Servin, 22, of Moreno Valley, died last month during combat operations in Afghanistan. The Department of Defense is investigating the death of the corporal. He was buried at Riverside National Cemetery.

Juan Servin, 21, followed his older brother into the Marines and is based in North Carolina.

Anthony Servin joined the Marines in 2008 after graduating from Canyon Springs High School. He spent his first few years in Japan before transferring to Camp Pendleton, where he specialized in communications. He was assigned to the 2nd Battalion, 5th Marine Regiment, 1st Marine Division, 1st Marine Expeditionary Force.

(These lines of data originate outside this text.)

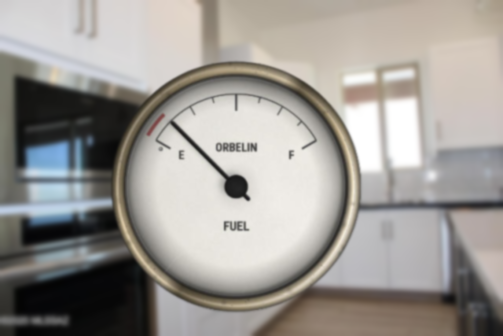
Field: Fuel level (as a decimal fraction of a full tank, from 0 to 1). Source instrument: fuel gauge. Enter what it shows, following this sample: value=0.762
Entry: value=0.125
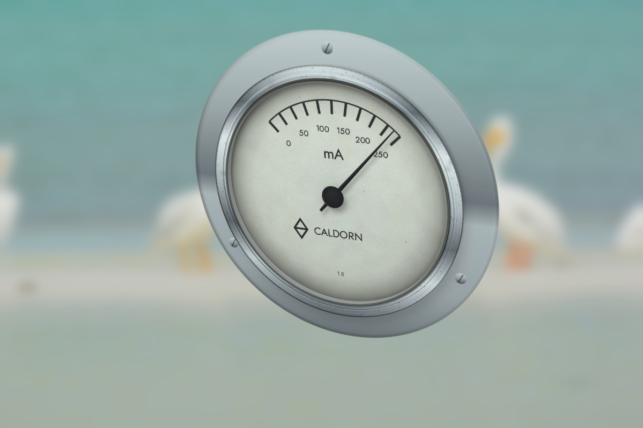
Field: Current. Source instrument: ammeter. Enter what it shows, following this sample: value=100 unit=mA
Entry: value=237.5 unit=mA
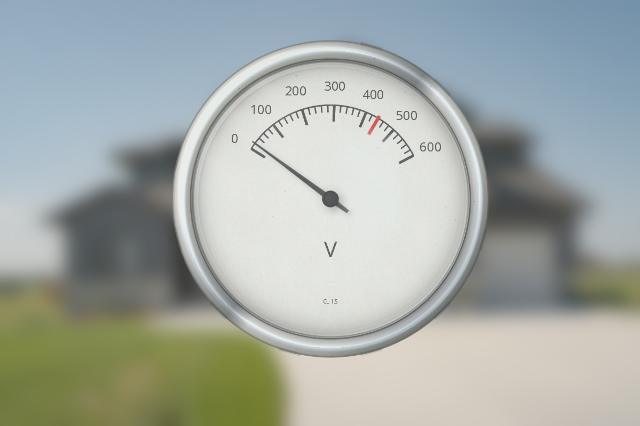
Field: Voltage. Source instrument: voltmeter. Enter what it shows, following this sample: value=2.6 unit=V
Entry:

He first deployed to Afghanistan in 2011 and left for his second deployment in March. He died June 8.

Servin loved being a Marine, his brother said. “He was really proud of it,” he said. “It was that sense of pride and honor.”

Friends and relatives remembered Servin’s smile, which earned him the nickname “Colgate.”

“He was always smiling,” said his girlfriend, Ashley Catano. “That’s what everybody misses the most — his smile.”

Everybody came to Servin for advice, and he always put others before himself, Catano said. And like his mother, she said, Servin was protective — of his fellow Marines, his family and her.

Catano and Servin had been dating for about a year and a half and were making plans for the future, she said. He planned to eventually leave the military and become a police officer, she said.

His death “has been hard to accept,” Catano said. “We had so many plans.”

Gomez still doesn’t understand why both her sons decided to join the military. She feels angry that her son’s life was cut short and is heartbroken that she wasn’t able to keep him safe. Now she worries about her youngest.

Gomez doesn’t want him to return to combat. But Juan Servin said he feels even more committed.

“I know my brother,” he said. “I know that he wouldn’t want me to quit.”

Gomez said that growing up, both Anthony and Juan tried to get her to “back off a little bit” and stop worrying so much.

“As a mom, you can’t,” she said. “I just wanted to protect them.”